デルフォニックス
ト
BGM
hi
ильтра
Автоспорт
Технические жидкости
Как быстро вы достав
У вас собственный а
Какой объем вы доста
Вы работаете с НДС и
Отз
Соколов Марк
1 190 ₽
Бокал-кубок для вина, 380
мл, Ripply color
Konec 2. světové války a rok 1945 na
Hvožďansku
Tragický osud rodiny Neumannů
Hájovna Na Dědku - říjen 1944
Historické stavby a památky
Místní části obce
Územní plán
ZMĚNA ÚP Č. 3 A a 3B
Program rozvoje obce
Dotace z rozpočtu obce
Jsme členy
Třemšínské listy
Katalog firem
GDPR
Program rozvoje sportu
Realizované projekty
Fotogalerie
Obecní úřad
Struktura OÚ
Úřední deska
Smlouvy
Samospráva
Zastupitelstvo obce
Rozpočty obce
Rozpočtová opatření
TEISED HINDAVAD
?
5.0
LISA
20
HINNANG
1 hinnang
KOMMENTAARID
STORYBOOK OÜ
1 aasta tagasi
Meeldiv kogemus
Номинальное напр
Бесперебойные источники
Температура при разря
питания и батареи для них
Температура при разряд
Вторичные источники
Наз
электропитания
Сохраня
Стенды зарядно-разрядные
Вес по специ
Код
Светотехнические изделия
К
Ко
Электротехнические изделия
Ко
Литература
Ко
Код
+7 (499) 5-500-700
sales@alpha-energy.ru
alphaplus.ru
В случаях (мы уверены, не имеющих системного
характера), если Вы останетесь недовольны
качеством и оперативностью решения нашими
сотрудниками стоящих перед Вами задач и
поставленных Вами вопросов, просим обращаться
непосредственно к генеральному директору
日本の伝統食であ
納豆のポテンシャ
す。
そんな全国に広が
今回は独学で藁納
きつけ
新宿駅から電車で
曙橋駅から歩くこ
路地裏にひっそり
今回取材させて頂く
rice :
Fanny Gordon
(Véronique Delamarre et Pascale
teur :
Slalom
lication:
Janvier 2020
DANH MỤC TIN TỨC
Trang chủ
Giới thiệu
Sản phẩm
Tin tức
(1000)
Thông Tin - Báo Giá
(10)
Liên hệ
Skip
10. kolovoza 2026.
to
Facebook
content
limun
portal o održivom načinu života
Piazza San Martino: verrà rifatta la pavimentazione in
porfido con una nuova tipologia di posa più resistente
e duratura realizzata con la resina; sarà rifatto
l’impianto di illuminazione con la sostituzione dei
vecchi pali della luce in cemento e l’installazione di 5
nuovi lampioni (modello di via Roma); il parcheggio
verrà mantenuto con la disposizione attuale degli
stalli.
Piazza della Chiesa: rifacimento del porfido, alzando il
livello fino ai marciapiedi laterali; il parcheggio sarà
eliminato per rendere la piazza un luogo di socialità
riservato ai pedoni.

━━━━━━

WHAT THE TASK ASKS:
When you copy the data, keep every line word for word.

RESPONSE TO THIS TASK:
デルフォニックス
ト
BGM
hi
ильтра
Автоспорт
Технические жидкости
Как быстро вы достав
У вас собственный а
Какой объем вы доста
Вы работаете с НДС и
Отз
Соколов Марк
1 190 ₽
Бокал-кубок для вина, 380
мл, Ripply color
Konec 2. světové války a rok 1945 na
Hvožďansku
Tragický osud rodiny Neumannů
Hájovna Na Dědku - říjen 1944
Historické stavby a památky
Místní části obce
Územní plán
ZMĚNA ÚP Č. 3 A a 3B
Program rozvoje obce
Dotace z rozpočtu obce
Jsme členy
Třemšínské listy
Katalog firem
GDPR
Program rozvoje sportu
Realizované projekty
Fotogalerie
Obecní úřad
Struktura OÚ
Úřední deska
Smlouvy
Samospráva
Zastupitelstvo obce
Rozpočty obce
Rozpočtová opatření
TEISED HINDAVAD
?
5.0
LISA
20
HINNANG
1 hinnang
KOMMENTAARID
STORYBOOK OÜ
1 aasta tagasi
Meeldiv kogemus
Номинальное напр
Бесперебойные источники
Температура при разря
питания и батареи для них
Температура при разряд
Вторичные источники
Наз
электропитания
Сохраня
Стенды зарядно-разрядные
Вес по специ
Код
Светотехнические изделия
К
Ко
Электротехнические изделия
Ко
Литература
Ко
Код
+7 (499) 5-500-700
sales@alpha-energy.ru
alphaplus.ru
В случаях (мы уверены, не имеющих системного
характера), если Вы останетесь недовольны
качеством и оперативностью решения нашими
сотрудниками стоящих перед Вами задач и
поставленных Вами вопросов, просим обращаться
непосредственно к генеральному директору
日本の伝統食であ
納豆のポテンシャ
す。
そんな全国に広が
今回は独学で藁納
きつけ
新宿駅から電車で
曙橋駅から歩くこ
路地裏にひっそり
今回取材させて頂く
rice :
Fanny Gordon
(Véronique Delamarre et Pascale
teur :
Slalom
lication:
Janvier 2020
DANH MỤC TIN TỨC
Trang chủ
Giới thiệu
Sản phẩm
Tin tức
(1000)
Thông Tin - Báo Giá
(10)
Liên hệ
Skip
10. kolovoza 2026.
to
Facebook
content
limun
portal o održivom načinu života
Piazza San Martino: verrà rifatta la pavimentazione in
porfido con una nuova tipologia di posa più resistente
e duratura realizzata con la resina; sarà rifatto
l’impianto di illuminazione con la sostituzione dei
vecchi pali della luce in cemento e l’installazione di 5
nuovi lampioni (modello di via Roma); il parcheggio
verrà mantenuto con la disposizione attuale degli
stalli.
Piazza della Chiesa: rifacimento del porfido, alzando il
livello fino ai marciapiedi laterali; il parcheggio sarà
eliminato per rendere la piazza un luogo di socialità
riservato ai pedoni.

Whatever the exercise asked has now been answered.